Document extract:
_ _ _ _
Graft Tendon Friction (n=10):
After adhesion scoring was complete, graft tendons were further dissected with preservation of the graft tendon, A2 pulley and proximal phalanx to evaluate graft tendon gliding function51–53. A mechanical actuator with a potentiometer and two load transducers on the proximal and distal ends was used to pull at a rate of 2 mm/sec51–53. Secondand fifth native FDP tendons from the non-surgical forepaw were also tested for friction as a native control.
Graft Distal/Proximal Repair Strength (n=8):
Distal and proximal repairs were then dissected for repair strength testing. Strength of both treated and control autograft repairs were tested using a servohydraulic testing machine (MTS, Minneapolis, MN) based on established protocol13,15,42. Testing was recorded at a sample rate of 50 Hz with 20 mm/min distraction until failure13,42. Maximal strength to failure and stiffness of the linear region of the force/displacement slope were calculated.
Histology (n=2):
Two tendons from each group were subjected to histological evaluation42. All tendons (distal repair, Zone II and proximal repair) were embedded longitudinally, and sections were taken as close to the middle of the samples as possible. Distal tendon-bone attachments were placed in decalcification solution for two days before being imbedded four days later for H&E staining. Proximal repair and zone II graft were both fixed for two days immediately after collection for H&E staining. All samples were imaged with an Olympus BH-2 (Olympus, Shinjuku, Tokyo, Japan) at x100 and x200 maginfication. Tendon fibers within the tendon, adhesion tissue on the surface, tendon and bone integration at the distal repair and tendon to graft integration at the proximal repair were analyzed with Dimension cell Sens 1–16. (Olympus, Shinjuku, Tokyo, Japan)
_ _ _ _
Collected data entries

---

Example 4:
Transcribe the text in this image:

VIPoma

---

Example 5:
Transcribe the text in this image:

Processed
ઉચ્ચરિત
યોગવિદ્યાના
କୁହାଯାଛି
_ _ _ _
Assignment 1:
Answer these questions from the tendon testing excerpt.
(a) At what rate did the mechanical actuator pull during graft tendon friction testing?
(b) At what sample rate was the repair strength testing recorded?
(c) At which magnifications were the histology samples imaged?
Assignment 2: From the tendon testing excerpt, extract the passage starting with "Graft Tendon Friction" and going on through "a native control.".

Task result 1:
(a) 2 mm/sec
(b) 50 Hz
(c) x100 and x200

Task result 2:
Graft Tendon Friction (n=10):
After adhesion scoring was complete, graft tendons were further dissected with preservation of the graft tendon, A2 pulley and proximal phalanx to evaluate graft tendon gliding function51–53. A mechanical actuator with a potentiometer and two load transducers on the proximal and distal ends was used to pull at a rate of 2 mm/sec51–53. Secondand fifth native FDP tendons from the non-surgical forepaw were also tested for friction as a native control.